▶ [EXTRACT]:
-----

2. One-Way Free Trade

 

  • Cheap and machine-made imports flooded the Indian market after the Charter Act of 1813 allowing one-way free trade for the British citizens.
  • On the other hand, Indian products found it more and more difficult to penetrate the European markets.
  • Tariffs of nearly 80 per cent were imposed on Indian textiles so that Indian cloth could no longer be cheap. After 1820, European markets were virtually closed to Indian exports.
  • Cheap British-made cloth flooded the Indian market.
  • The newly introduced rail network helped European products reach the remotest corners of the country.
  • From being a net exporter, India became a net importer.
 
 
3. No Steps towards Modern Industrialisation
 
  • The loss of traditional livelihood was not accompanied by a process of industrialisation in India, as had happened in other rapidly industrialising countries of the time.
  • This resulted in the deindustrialisation of India at a time when Europe was witnessing a reintensified Industrial Revolution.
  • This happened at a time when Indian artisans and handicraftsmen were already feeling the crunch due to the loss of patronage by princes and the nobility, who were now under the influence of new Western tastes and values.

 

4. Ruralisation

 

  • Another feature of deindustrialisation was the decline of many cities and the process of ruralisation in India.
  • Many artisans, faced with diminishing returns and repressive policies (in Bengal, during the Company’s rule, artisans were paid low wages and forced to sell their products at low prices), abandoned their professions, moved to villages, and took to agriculture.
  • This resulted in increased pressure on land.
  • An overburdened agriculture sector was a major cause of poverty during British rule and this upset the village's economic set-up.

 

5. Impoverishment of Peasantry

 

  • The government, only interested in maximization of rents and in securing its share of revenue, had enforced the Permanent
  • Settlement system in large parts.
  • Transferability of land was one feature of the new settlement which caused great insecurity to the tenants who lost all their traditional rights in land.
  • There was little spending by the government on the improvement of land productivity.
  • The zamindars, with increased powers, resorted to summary evictions, demanded illegal dues and ‘begar’ to maximize their share in the produce and, as such, had no incentive to invest in the improvement of agriculture.
  • The overburdened peasants had to approach the moneylenders to be able to pay their dues to the zamindars.
  • The moneylender, who was often also the village grain merchant, forced the farmer to sell the produce at low prices to clear his dues.
  • The powerful moneylender was also able to manipulate the judiciary and law in his favour.

-----

▶ [INSTRUCTIONS TO FOLLOW]: In the text on India's economy under British rule, roughly how high were the tariffs imposed on Indian textiles?

▶ [SOURCE DATA]:

-----

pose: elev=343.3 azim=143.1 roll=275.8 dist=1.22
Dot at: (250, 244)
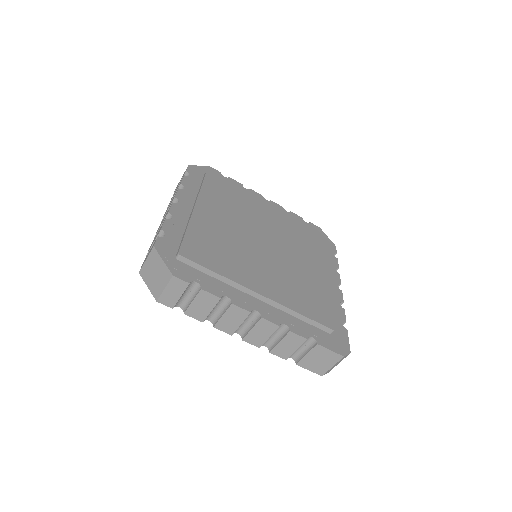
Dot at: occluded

-----

▶ [TASK RESPONSE]: Nearly 80 per cent.